O grupo Probank venceu contratos milionários para fornecer softwares, geração de dados de urnas eletrônicas e outros equipamentos para o TSE entre 2004 e 2010, com pagamentos e aditivos que iam de R$ 43 mil a R$ 100 mil por ano eleitoral. Laudos apontam que a firma faturou cerca de R$ 1,3 bilhão no período. A Probank também possuía contratos com o sistema de Loterias da Caixa e de gestão de dados do Ministério Público da União.

Com o pedido de falência da companhia em 2010, o serviço passou a ser prestado pela Engetec, do empresário Helon Machado Guimarães.

Peritos descobriram que a Engetec usava servidores e equipamentos da Probank que estavam bloqueados pela Justiça. Parte do equipamento de transmissão também foi encontrado Transat, que prestou o serviço em 2018.

Outro lado

Wilson Brumer, que já foi presidente-executivo da Vale e da Usiminas e secretário de Desenvolvimento Econômico do Governo de Minas, explicou que participou de diversos conselhos de administração de empresas, incluindo a Probank, mas nega qualquer atuação em desvios no grupo.
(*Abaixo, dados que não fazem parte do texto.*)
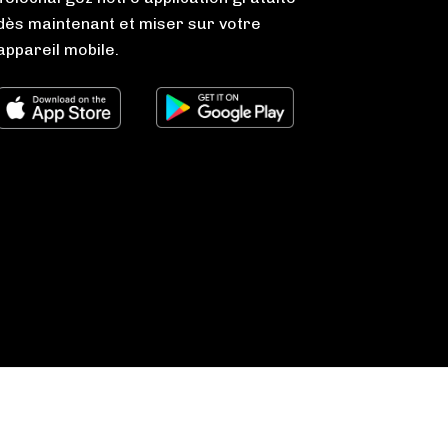
dès maintenant et miser sur votre
appareil mobile.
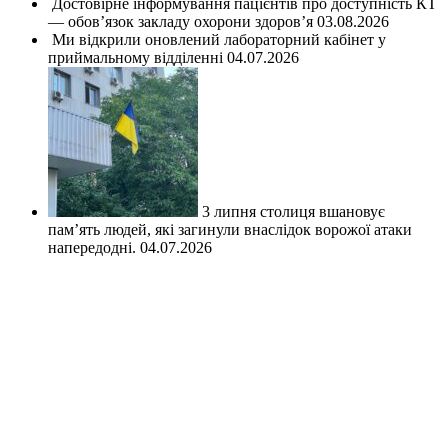
Достовірне інформування пацієнтів про доступність КТ
— обов’язок закладу охорони здоров’я
03.08.2026
Ми відкрили оновлений лабораторний кабінет у
приймальному відділенні
04.07.2026
3 липня столиця вшановує
пам’ять людей, які загинули внаслідок ворожої атаки
напередодні.
04.07.2026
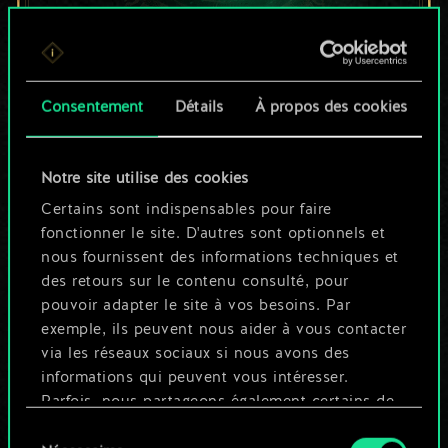
Pour l'instant, ce
Consentement
Détails
À propos des cookies
n'est qu'un jeu de
cartes partagé.
Notre site utilise des cookies
Mais cela peut être
Certains sont indispensables pour faire
fonctionner le site. D'autres sont optionnels et
tellement plus !
nous fournissent des informations techniques et
des retours sur le contenu consulté, pour
pouvoir adapter le site à vos besoins. Par
Nommer ce jeu et créer un guide
exemple, ils peuvent nous aider à vous contacter
via les réseaux sociaux si nous avons des
informations qui peuvent vous intéresser.
Modifier le jeu
Parfois, nous partageons également certains de
nos cookies avec nos partenaires. Cependant,
Sélection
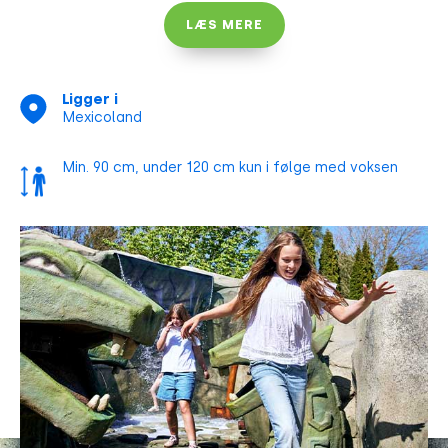
bestige himmelhøje tårne og undgå Mayaernes
LÆS MERE
snedige fælder, mens vilde jaguarer puster jer i
nakken.
Ligger i
Mexicoland
Min. 90 cm, under 120 cm kun i følge med voksen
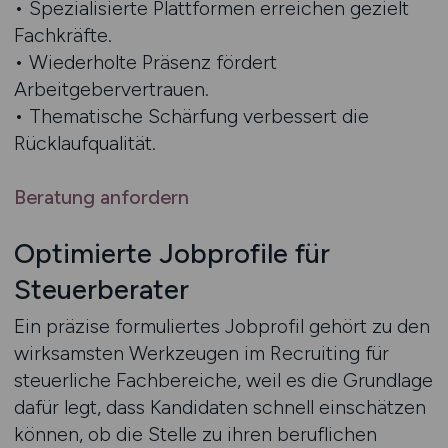
• Spezialisierte Plattformen erreichen gezielt
Fachkräfte.
• Wiederholte Präsenz fördert
Arbeitgebervertrauen.
• Thematische Schärfung verbessert die
Rücklaufqualität.
Beratung anfordern
Optimierte Jobprofile für
Steuerberater
Ein präzise formuliertes Jobprofil gehört zu den
wirksamsten Werkzeugen im Recruiting für
steuerliche Fachbereiche, weil es die Grundlage
dafür legt, dass Kandidaten schnell einschätzen
können, ob die Stelle zu ihren beruflichen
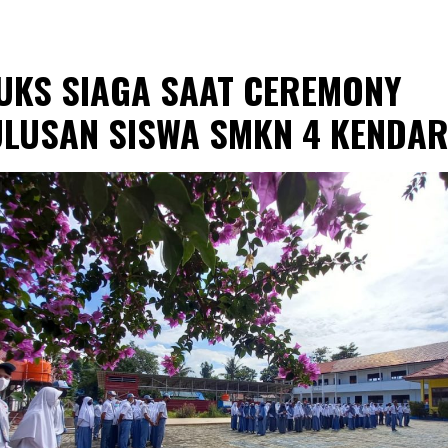
 UKS SIAGA SAAT CEREMONY
ULUSAN SISWA SMKN 4 KENDAR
— Esclareço que se trata de decisão preliminar que envolveu indevidamente meu nome e de meus familiares com os controladores do Grupo Probank. Todas as medidas judiciais estão sendo adotadas por meus advogados para o restabelecimento da verdade dos fatos".

Os advogados de Romeu Scarioli Junior explicaram que não houve buscas na casa do empresário, nem qualquer ação do Gaeco em seus endereços, e que ele não é investigado criminalmente, pois o processo corre em área cível.
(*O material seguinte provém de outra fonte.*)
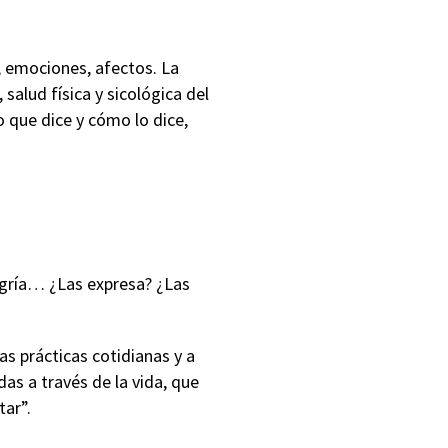
, emociones, afectos. La
alud física y sicológica del
o que dice y cómo lo dice,
legría… ¿Las expresa? ¿Las
las prácticas cotidianas y a
das a través de la vida, que
tar”.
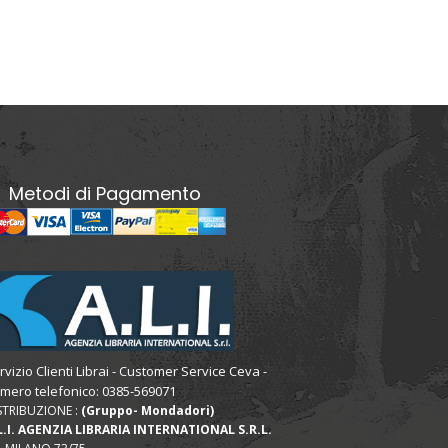
Metodi di Pagamento
rvizio Clienti Librai - Customer Service Ceva -
mero telefonico: 0385-569071
STRIBUZIONE :
(Gruppo- Mondadori)
L.I. AGENZIA LIBRARIA INTERNATIONAL S.R.L.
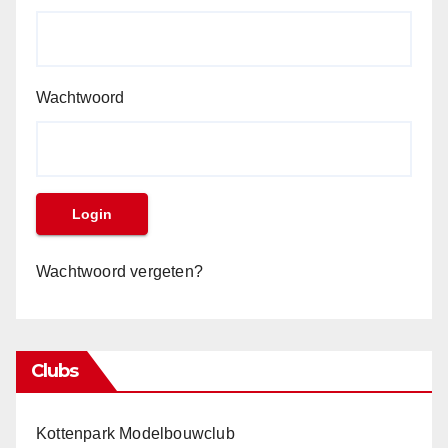
Wachtwoord
Wachtwoord vergeten?
Clubs
Kottenpark Modelbouwclub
A defesa do empresário Scarioli afirmou ainda que o advogado Sérgio Mourão Correa Lima, administrador da massa falida da Probank, teria tentado corrompê-lo.

“A família Scarioli já levou às autoridades provas de que não tem relação com a falência da Probank e de que é vítima de deturpações existentes em administrações judiciais, na linha do que tem sido revelado por investigações recentes. Está anexada ao processo, por exemplo, gravação em que o administrador judicial pede um “acordo” para não incluir os Scariollis na falência da Probank", informou em nota.

O advogado de Peônia Martins, Claudio Mauro Henrique Daolio, também negou as acusações e defende que Mourão "deverá ser destituído da administração de todas as falências em que atua", por já ter sido retirado da administração de outra massa falida.

Procurado, Sérgio Mourão negou as acusações. O advogado ainda destacou que os pedidos de afastamento contra ele foram negados pela Justiça.